Written problem a: Put the listing into a numbered list, from its first line through the line containing "color balance rgb: shadows", and leave out any blank lines.

━━━ Excerpt ━━━

The Park of Friendship in New Belgrade is one of the largest parks in Belgrade.

Location
The park is located in New Belgrade in the local community Ušće and it extends to a large green area from Hotel Yugoslavia along the Danube and the Sava River to Branko’s Bridge. It is lined with the Mihailo Pupin Boulevard, Ušće and street Nikola Tesla Boulevard. It borders Veliko ratno ostrvo and Malo ratno ostrvo, and the city center of Belgrade through the Danube and the Sava River. Friendship Park covers an area of 14 hectares. It can be reached by local bus by bus lines 15 and 84.

Nature and sports facilities
The park includes a large number of green areas and trees and it leads to the river Sava and river Danube. It is suitable for walking, physical activity or relaxation in nature. The park also has a bike path and a running trail. Although located near the center of Belgrade, peace and quiet prevails in the park. Within the park, there is also Skate Park Ušće.

━━━

Written problem b: Output the entire passage on the Park of Friendship, unchanged.

━━━ Information given ━━━

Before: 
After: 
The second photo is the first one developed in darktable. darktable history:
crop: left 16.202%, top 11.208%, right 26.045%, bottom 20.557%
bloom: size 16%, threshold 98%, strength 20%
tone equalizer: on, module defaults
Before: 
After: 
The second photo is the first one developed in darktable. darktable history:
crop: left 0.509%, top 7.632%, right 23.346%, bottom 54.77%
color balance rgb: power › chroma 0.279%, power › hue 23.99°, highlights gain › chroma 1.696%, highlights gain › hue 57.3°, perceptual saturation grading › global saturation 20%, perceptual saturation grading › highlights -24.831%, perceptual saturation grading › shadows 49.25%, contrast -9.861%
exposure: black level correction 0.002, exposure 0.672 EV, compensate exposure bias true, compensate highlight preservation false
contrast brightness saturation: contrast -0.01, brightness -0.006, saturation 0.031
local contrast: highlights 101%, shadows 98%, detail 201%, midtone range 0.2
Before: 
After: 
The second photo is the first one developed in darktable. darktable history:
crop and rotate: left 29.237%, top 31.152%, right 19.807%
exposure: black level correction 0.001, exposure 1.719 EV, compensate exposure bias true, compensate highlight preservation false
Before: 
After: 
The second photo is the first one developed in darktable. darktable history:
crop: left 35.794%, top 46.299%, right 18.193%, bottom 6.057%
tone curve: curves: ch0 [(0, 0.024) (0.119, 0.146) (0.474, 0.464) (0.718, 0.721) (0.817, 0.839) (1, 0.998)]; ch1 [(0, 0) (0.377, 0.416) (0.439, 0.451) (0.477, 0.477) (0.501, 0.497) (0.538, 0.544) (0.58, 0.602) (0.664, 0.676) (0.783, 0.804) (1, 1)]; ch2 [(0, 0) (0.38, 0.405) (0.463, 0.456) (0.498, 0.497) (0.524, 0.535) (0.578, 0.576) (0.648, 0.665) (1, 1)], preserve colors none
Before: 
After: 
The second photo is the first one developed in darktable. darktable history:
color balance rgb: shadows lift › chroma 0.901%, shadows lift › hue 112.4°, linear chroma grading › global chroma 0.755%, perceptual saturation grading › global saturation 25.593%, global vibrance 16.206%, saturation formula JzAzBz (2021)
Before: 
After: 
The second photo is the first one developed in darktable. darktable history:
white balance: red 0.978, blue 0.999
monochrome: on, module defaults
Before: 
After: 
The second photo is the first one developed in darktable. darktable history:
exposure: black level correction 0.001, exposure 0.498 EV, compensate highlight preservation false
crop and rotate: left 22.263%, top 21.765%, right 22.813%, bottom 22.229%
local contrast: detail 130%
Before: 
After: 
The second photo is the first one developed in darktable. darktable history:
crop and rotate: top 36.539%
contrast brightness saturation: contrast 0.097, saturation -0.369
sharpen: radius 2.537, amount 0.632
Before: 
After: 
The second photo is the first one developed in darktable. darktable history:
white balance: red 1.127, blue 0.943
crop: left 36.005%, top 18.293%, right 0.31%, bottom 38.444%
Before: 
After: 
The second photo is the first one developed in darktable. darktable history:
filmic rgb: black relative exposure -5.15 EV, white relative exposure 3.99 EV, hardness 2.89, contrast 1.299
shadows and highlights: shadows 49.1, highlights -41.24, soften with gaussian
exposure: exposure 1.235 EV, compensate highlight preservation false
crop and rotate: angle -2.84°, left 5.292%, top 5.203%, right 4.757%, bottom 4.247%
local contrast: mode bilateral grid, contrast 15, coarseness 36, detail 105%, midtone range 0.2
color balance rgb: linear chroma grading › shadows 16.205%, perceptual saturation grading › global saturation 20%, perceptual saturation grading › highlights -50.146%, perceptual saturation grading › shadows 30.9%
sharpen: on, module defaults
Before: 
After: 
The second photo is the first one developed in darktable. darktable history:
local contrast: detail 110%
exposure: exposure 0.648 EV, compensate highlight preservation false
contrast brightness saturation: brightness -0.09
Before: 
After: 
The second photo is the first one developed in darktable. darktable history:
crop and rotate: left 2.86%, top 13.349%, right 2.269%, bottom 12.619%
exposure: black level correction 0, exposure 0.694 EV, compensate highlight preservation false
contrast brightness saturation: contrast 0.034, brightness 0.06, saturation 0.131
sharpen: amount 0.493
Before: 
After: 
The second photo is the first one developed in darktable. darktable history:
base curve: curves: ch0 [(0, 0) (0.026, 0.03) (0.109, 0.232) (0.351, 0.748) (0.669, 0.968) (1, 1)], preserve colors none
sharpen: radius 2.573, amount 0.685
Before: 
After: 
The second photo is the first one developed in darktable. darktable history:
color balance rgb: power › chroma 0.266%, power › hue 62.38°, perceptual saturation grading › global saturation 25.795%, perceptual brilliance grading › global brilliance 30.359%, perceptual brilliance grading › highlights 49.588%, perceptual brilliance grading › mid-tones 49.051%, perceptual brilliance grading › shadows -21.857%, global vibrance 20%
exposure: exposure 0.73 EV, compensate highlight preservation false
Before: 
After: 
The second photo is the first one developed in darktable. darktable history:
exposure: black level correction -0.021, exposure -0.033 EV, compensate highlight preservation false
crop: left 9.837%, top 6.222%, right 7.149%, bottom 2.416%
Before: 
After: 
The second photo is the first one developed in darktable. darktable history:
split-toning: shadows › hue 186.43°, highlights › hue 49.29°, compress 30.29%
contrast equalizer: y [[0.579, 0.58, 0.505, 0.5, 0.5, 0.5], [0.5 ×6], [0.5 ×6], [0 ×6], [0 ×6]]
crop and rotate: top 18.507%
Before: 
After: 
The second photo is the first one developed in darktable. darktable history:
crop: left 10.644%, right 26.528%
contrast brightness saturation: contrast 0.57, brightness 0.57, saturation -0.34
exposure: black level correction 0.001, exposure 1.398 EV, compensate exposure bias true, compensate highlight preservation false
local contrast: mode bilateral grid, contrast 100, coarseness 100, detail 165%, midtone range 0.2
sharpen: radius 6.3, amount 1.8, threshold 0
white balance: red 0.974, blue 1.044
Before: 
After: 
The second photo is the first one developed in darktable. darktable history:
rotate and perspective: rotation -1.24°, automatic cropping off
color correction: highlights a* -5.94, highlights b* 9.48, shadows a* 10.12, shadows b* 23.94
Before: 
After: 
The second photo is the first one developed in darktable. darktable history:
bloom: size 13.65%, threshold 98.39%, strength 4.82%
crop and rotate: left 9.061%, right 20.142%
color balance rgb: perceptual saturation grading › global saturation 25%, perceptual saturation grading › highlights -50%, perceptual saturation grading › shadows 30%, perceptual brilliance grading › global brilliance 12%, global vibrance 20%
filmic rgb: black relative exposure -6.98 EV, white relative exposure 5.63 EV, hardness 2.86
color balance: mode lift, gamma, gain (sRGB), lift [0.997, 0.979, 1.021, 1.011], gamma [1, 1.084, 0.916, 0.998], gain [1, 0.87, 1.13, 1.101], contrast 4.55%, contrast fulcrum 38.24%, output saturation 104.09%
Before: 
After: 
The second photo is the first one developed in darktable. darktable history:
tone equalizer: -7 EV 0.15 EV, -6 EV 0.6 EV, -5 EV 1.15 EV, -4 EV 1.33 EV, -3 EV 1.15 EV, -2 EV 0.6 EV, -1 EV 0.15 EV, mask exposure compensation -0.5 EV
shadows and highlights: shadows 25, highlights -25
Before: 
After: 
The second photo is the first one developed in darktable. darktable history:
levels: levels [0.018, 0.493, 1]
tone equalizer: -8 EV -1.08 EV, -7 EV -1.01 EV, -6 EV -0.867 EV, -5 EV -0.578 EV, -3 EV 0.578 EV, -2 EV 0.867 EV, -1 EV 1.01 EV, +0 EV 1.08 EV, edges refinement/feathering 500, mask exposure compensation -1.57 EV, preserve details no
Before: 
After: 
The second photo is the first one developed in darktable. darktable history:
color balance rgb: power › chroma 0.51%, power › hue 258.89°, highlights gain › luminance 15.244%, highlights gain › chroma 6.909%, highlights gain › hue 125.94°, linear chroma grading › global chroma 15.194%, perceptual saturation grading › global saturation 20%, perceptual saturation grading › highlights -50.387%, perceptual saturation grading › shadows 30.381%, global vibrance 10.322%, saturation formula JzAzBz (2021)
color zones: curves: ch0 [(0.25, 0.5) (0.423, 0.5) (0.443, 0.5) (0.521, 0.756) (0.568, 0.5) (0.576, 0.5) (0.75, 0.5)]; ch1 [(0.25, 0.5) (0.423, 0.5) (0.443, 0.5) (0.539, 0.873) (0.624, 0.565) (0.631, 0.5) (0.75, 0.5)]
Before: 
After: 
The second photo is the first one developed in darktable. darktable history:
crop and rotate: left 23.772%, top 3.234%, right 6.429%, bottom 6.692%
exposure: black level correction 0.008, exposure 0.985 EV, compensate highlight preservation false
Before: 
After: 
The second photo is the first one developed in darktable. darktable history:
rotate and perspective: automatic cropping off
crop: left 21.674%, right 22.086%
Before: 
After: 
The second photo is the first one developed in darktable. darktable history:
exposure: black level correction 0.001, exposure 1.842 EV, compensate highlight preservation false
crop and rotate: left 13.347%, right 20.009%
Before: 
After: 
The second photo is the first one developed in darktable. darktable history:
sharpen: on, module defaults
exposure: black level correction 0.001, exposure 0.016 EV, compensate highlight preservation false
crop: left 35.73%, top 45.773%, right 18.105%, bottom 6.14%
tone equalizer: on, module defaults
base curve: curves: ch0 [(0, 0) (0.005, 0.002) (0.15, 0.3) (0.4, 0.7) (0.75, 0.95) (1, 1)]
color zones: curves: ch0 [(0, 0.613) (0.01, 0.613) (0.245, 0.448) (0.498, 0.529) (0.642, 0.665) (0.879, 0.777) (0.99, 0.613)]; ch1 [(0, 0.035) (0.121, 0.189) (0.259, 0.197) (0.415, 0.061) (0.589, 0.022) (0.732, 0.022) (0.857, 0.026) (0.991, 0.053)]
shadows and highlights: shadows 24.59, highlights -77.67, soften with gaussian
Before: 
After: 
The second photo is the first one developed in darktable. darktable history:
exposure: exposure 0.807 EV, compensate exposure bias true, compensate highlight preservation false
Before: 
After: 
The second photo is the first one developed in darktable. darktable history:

━━━

Expected output a:
1. Before: 
2. After: 
3. The second photo is the first one developed in darktable. darktable history:
4. crop: left 16.202%, top 11.208%, right 26.045%, bottom 20.557%
5. bloom: size 16%, threshold 98%, strength 20%
6. tone equalizer: on, module defaults
7. Before: 
8. After: 
9. The second photo is the first one developed in darktable. darktable history:
10. crop: left 0.509%, top 7.632%, right 23.346%, bottom 54.77%
11. color balance rgb: power › chroma 0.279%, power › hue 23.99°, highlights gain › chroma 1.696%, highlights gain › hue 57.3°, perceptual saturation grading › global saturation 20%, perceptual saturation grading › highlights -24.831%, perceptual saturation grading › shadows 49.25%, contrast -9.861%
12. exposure: black level correction 0.002, exposure 0.672 EV, compensate exposure bias true, compensate highlight preservation false
13. contrast brightness saturation: contrast -0.01, brightness -0.006, saturation 0.031
14. local contrast: highlights 101%, shadows 98%, detail 201%, midtone range 0.2
15. Before: 
16. After: 
17. The second photo is the first one developed in darktable. darktable history:
18. crop and rotate: left 29.237%, top 31.152%, right 19.807%
19. exposure: black level correction 0.001, exposure 1.719 EV, compensate exposure bias true, compensate highlight preservation false
20. Before: 
21. After: 
22. The second photo is the first one developed in darktable. darktable history:
23. crop: left 35.794%, top 46.299%, right 18.193%, bottom 6.057%
24. tone curve: curves: ch0 [(0, 0.024) (0.119, 0.146) (0.474, 0.464) (0.718, 0.721) (0.817, 0.839) (1, 0.998)]; ch1 [(0, 0) (0.377, 0.416) (0.439, 0.451) (0.477, 0.477) (0.501, 0.497) (0.538, 0.544) (0.58, 0.602) (0.664, 0.676) (0.783, 0.804) (1, 1)]; ch2 [(0, 0) (0.38, 0.405) (0.463, 0.456) (0.498, 0.497) (0.524, 0.535) (0.578, 0.576) (0.648, 0.665) (1, 1)], preserve colors none
25. Before: 
26. After: 
27. The second photo is the first one developed in darktable. darktable history:
28. color balance rgb: shadows lift › chroma 0.901%, shadows lift › hue 112.4°, linear chroma grading › global chroma 0.755%, perceptual saturation grading › global saturation 25.593%, global vibrance 16.206%, saturation formula JzAzBz (2021)

Expected output b:
The Park of Friendship in New Belgrade is one of the largest parks in Belgrade.

Location
The park is located in New Belgrade in the local community Ušće and it extends to a large green area from Hotel Yugoslavia along the Danube and the Sava River to Branko’s Bridge. It is lined with the Mihailo Pupin Boulevard, Ušće and street Nikola Tesla Boulevard. It borders Veliko ratno ostrvo and Malo ratno ostrvo, and the city center of Belgrade through the Danube and the Sava River. Friendship Park covers an area of 14 hectares. It can be reached by local bus by bus lines 15 and 84.

Nature and sports facilities
The park includes a large number of green areas and trees and it leads to the river Sava and river Danube. It is suitable for walking, physical activity or relaxation in nature. The park also has a bike path and a running trail. Although located near the center of Belgrade, peace and quiet prevails in the park. Within the park, there is also Skate Park Ušće.